I'm currently working on deploying the Node-RED server on a Windows server, and I have some specific requirements to fulfill. Here's what I've done so far:
Installed Node-RED
Run 'npm run dev'
After these steps, I'm able to access the server thought localhost.
However, my goal is to integrate it with IIS (Internet Information Services). To achieve this, I added a "web.config" file pointing to "packages/node_modules/node-red/red.js" . But upon trying to access it, I encountered an error stating that it couldn't create the ".node-red" folder.
To solve this issue, I manually created the folder and its necessary files. However, now I'm encountering a new error: "Error: EPERM: operation not permitted, lstat 'C:\WINDOWS\system32\config\systemprofile.node-red\settings.js'".
My question is, why is Node-RED attempting to create files in the "system32" directory? How can I set it to create these files in the root directory instead?
To take advantage of Windows native authentication (Active Directory or Azure Active Directory)

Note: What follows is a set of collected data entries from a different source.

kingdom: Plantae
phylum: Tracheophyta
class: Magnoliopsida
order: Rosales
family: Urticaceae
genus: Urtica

For the same reason why people want to use any proxy for micro-service architectures - efficiency and security.
Had you asked "why on earth would you want to use Windows for this", I'd have given a different answer
The correct way to do this is to use iisnode as the reverse proxy. This is how Microsoft themselves run node.js services on Azure.
Azure/iisnode: Hosting node.js applications in IIS on Windows (github.com)
tjanczuk/iisnode: Hosting node.js applications in IIS on Windows (github.com)
iisnode directly manages the node.js app - rather like how PM2 works but integrated to IIS. So it will restart the service if it fails, etc.